André Casterman, CEO, Trade Finance Distribution Initiative, analyses the tech-driven transformation of trade finance and how it creates opportunities, while curbing cost and pressures
The complexity and cost of international trade was already trending higher before the disruption caused by the pandemic and war in Ukraine. However, looking forward it will be tighter regulatory compliance rather than economics or geo-politics that adds further cost pressures, squeezing out some players but also creating opportunities for new technology to help mitigate the impact of such change.
A combination of post-pandemic supply chain issues and protectionism, exacerbated by war in the Ukraine that has fuelled competition between the US and China, have added up to more trade restrictions, tariffs and bans, all of which complicate trade and, by extension, trade finance. In fact, trade restrictions on goods, services and investment reached an all-time high in 2022, more than 10 times the level a decade earlier according to Global Trade Alert data.1
It’s a confluence of events that has contributed to inflation and rising interest rates around the world, which have not only slowed the wheels of business but also pushed up the cost of trade finance, because interest rates are embedded into the pricing formula. As well, the implementation of Basel III regulatory requirements this year and next have the potential to increase both complexity and cost, thereby sucking liquidity from trade finance, slowing trade and possibly adding to the cost-of-living crisis.

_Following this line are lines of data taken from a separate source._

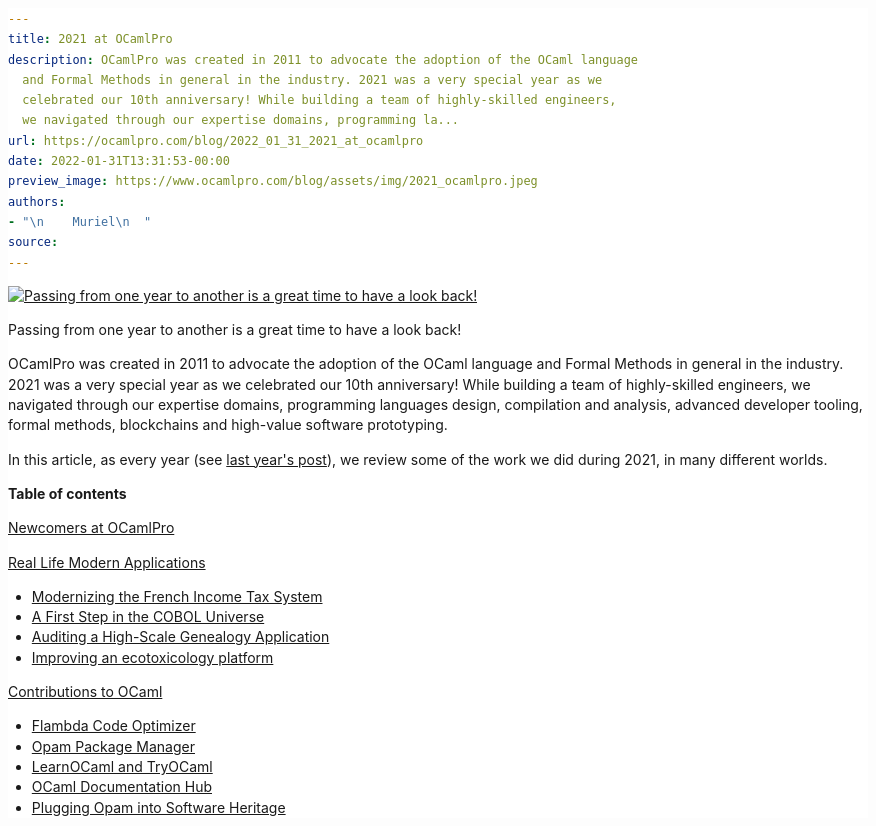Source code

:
 ```yaml
---
title: 2021 at OCamlPro
description: OCamlPro was created in 2011 to advocate the adoption of the OCaml language
  and Formal Methods in general in the industry. 2021 was a very special year as we
  celebrated our 10th anniversary! While building a team of highly-skilled engineers,
  we navigated through our expertise domains, programming la...
url: https://ocamlpro.com/blog/2022_01_31_2021_at_ocamlpro
date: 2022-01-31T13:31:53-00:00
preview_image: https://www.ocamlpro.com/blog/assets/img/2021_ocamlpro.jpeg
authors:
- "\n    Muriel\n  "
source:
---
```


<p>

</p><div class="figure">
  <p>
    <a href="https://ocamlpro.com/blog/assets/img/2021_ocamlpro.jpeg">
      <img src="https://ocamlpro.com/blog/assets/img/2021_ocamlpro.jpeg" alt="Passing from one year to another is a great time to have a look back!">
    </a>
    </p><div class="caption">
      Passing from one year to another is a great time to have a look back!
    </div>
  <p></p>
</div>
<p></p>
<p>OCamlPro was created in 2011 to advocate the adoption of the OCaml language and Formal Methods in general in the industry. 2021 was a very special year as we celebrated our 10th anniversary! While building a team of highly-skilled engineers, we navigated through our expertise domains, programming languages design, compilation and analysis, advanced developer tooling, formal methods, blockchains and high-value software prototyping.</p>
<p>In this article, as every year (see <a href="https://ocamlpro.com/blog/2021_02_02_2020_at_ocamlpro">last year's post</a>), we review some of the work we did during 2021, in many different worlds.</p>
<p></p><div>
<strong>Table of contents</strong><p></p>
<p><a href="https://ocamlpro.com/blog/feed#people">Newcomers at OCamlPro</a></p>
<p><a href="https://ocamlpro.com/blog/feed#apps">Real Life Modern Applications</a></p>
<ul>
<li><a href="https://ocamlpro.com/blog/feed#mlang">Modernizing the French Income Tax System</a>
</li>
<li><a href="https://ocamlpro.com/blog/feed#cobol">A First Step in the COBOL Universe</a>
</li>
<li><a href="https://ocamlpro.com/blog/feed#geneweb">Auditing a High-Scale Genealogy Application</a>
</li>
<li><a href="https://ocamlpro.com/blog/feed#mosaic">Improving an ecotoxicology platform</a>
</li>
</ul>
<p><a href="https://ocamlpro.com/blog/feed#ocaml">Contributions to OCaml</a></p>
<ul>
<li><a href="https://ocamlpro.com/blog/feed#flambda">Flambda Code Optimizer</a>
</li>
<li><a href="https://ocamlpro.com/blog/feed#opam">Opam Package Manager</a>
</li>
<li><a href="https://ocamlpro.com/blog/feed#community">LearnOCaml and TryOCaml</a>
</li>
<li><a href="https://ocamlpro.com/blog/feed#tooling">OCaml Documentation Hub</a>
</li>
<li><a href="https://ocamlpro.com/blog/feed#free_software">Plugging Opam into Software Heritage</a>
</li>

To be sure, the need for tighter regulatory compliance is not in question, but to avoid potentially negative side-effects, it needs to be accompanied by a transformation of the way trade finance is conducted. So, it’s reassuring to know that this transformation is already underway, driven by cutting-edge technology, bringing new players and fresh liquidity to the sector. It’s a trend that’s set to accelerate discernibly in the coming years.
Basel III requirements put squeeze on banks
The Basel III requirements were laid out in the aftermath of the Global Financial Crisis (GFC) of 2008 and are now being implemented in what is known as Basel IV. In a nutshell, it increases banks’ regulatory capital and reduces free capital. Basel III increased banks’ Tier 1 capital requirement from 4% to 6%, while also requiring them to maintain additional buffers, raising the total capital requirement in some cases to as much as 13%. The deadline for implementation is 1 January 2025.
Alongside the capital requirements, the bar is being raised with regard to anti-money laundering (AML) and know-your-customer (KYC) regulations. For AML, Basel III requires that banks perform checks on corporates and on correspondent banks for every transaction, while KYC checks need to be done every year.
For checking the details of transactions, the regulators are more demanding in what they expect of banks regarding logistics. Banks are used to handling money and documents, but since the GFC, a growing number of AML regulations have forced them to do checks on shipments, owners of ships and the trajectories of ships and destination ports. The trade finance transactions now contain much more information than purely payments.
While banks face rising operational costs in trade finance, they are also facing a decline in profitability. In the past, trade finance was typically seen by banks as an add-on to their payments and cash management business to support corporate clients. In isolation, however, the business of trade finance suffers from very low margins.